Introduction
4 minutes • 829 words
History’s form is the presentation of a succession of events and deeds.
The history of philosophy deals with the activities of free thought.
- It is how the intellectual world has come into being, been produced, developed.
- It is the history of thought.
I accept the age-old assumption that thinking distinguishes man from the beast.
- What makes man nobler than the beast is what he possesses through thought.
Whatever is human is so only to the extent that it has thought that is active.
Still, insofar as thought is in this way the essential, the substantial, the active in man, it has to do with an infinite manifold and variety of objects.
Thought will be at its best, however, when it is occupied only with what is best in man, with thought itself, where it wants only itself, has to do with itself alone.
- To be occupied with itself is to discover itself by creating itself
- Thought can only do this by manifesting itself.
Thought is active only in producing itself.
- It produces itself by its very own activity.
It is not simply there.
- It exists only by being its own producer.
What it thus produces is philosophy, and what we have to investigate is the series of such productions, the millennial work of thought in bringing itself forth, the voyage of discovery upon which thought embarks in order to discover itself.
This says in general what our subject-matter is. Still, the statement is so general that there is need to determine more precisely our purpose and the manner of attaining it.
The general remarks we have just made already provide the occasion for further reflection, and it is proper to philosophical consideration to reflect immediately on what has been thought, not to let it be put to use in the way it has been unreflectively thought.
This book is about the series of free thought’s productions, the history of the intellectual world.
The statement is simple, yet it seems contradictory.
The thought which is essentially thought is in and for itself; it is eternal.
What truly is is contained only in thought, and it is true not only today and tomorrow but eternally, outside all time, and, to the extent that it is in time, it is forever, at all times, true.
Now, right here the contradiction immediately appears, i.e., that thought should have a history.
What is presented in history is mutable, has taken place, was once, and is now past, has sunk into the night of the past, is no longer.
Thought, however, is not subject to change, it is not something that has been or is past, it is. The question, then, is: how can what is outside history, since it is not subject to change, still have a history?
The second reflection concerns the relation of philosophy to the other forms and products of the spirit. We have already said that man thinks and that precisely this is essential to him.
Thought has purposes other than those of philosophy, that it has to do with a large number of other objects which are also products or activities of thought.
Religion, art, statecraft, and the like, are also works of the thinking spirit, and yet they must be kept separate from our theme.
How are these distinguished from the activities of spirit which constitute our subject-matter?

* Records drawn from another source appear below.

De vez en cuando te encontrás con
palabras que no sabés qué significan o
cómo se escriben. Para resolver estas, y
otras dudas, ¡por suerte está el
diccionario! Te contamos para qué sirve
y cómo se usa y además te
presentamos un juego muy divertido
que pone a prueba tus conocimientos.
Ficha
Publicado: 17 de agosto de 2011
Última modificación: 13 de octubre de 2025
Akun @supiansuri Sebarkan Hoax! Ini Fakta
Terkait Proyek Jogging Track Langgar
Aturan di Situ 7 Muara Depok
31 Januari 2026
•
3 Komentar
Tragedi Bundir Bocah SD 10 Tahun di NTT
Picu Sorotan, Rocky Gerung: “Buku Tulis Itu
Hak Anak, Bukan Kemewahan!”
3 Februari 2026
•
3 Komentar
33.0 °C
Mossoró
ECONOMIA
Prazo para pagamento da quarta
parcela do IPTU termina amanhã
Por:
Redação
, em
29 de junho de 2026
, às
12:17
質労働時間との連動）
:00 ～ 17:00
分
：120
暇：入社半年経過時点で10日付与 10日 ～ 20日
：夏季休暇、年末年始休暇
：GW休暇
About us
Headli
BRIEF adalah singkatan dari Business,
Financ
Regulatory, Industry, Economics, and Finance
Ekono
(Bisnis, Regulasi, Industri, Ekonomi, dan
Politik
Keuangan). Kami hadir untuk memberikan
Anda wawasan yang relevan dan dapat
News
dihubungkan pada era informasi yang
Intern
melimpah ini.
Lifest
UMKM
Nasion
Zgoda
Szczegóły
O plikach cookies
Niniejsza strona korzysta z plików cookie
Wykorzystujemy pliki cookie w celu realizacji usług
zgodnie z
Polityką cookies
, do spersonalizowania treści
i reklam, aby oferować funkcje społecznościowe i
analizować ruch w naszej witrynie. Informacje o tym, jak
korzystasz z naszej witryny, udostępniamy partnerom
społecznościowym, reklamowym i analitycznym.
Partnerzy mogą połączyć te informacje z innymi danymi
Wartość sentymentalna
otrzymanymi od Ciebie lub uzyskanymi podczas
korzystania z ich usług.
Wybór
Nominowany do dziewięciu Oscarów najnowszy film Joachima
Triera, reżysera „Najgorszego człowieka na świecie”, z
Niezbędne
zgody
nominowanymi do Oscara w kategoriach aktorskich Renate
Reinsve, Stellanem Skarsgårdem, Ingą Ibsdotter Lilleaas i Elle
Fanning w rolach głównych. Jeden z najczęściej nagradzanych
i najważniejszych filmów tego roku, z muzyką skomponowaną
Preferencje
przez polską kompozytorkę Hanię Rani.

Similarly: what historical relation is there between the philosophy of a given time and its religion, art, politics, etc.?
In this Introduction we shall bring out these two points of view in order to orient ourselves regarding the manner in which the history of philosophy is to be handled in these lectures.
These two points of view provide a path to a third, to a division which permits a general overview of the total historical process.
I shall not, however, concern myself with external reflections on the history of philosophy, such as its usefulness and other things which can be said regarding it. Its usefulness will be revealed in the revelation of philosophy itself.
At the end, however, since this is customary, I shall touch briefly on the sources for the history of philosophy. An Introduction should have only one purpose – to give a more precise picture of what our purpose is. The notion which is to be developed here is the concept itself.
This concept does not admit of being proved here (since it is in and for itself); proof of it belongs to the science of philosophy, in the order of logic.
The concept does, however, admit of being made acceptable and plausible by being related to other familiar notions (Vorstellungen) in ordinary cultivated consciousness. Still, this is not philosophical; it merely contributes to clarity.
First, then, we shall consider the concept, the purpose of the history of philosophy. Secondly, we shall consider the relationship of philosophy to other products of the human spirit, such as art, religion, statecraft, etc., and especially its relation to history itself.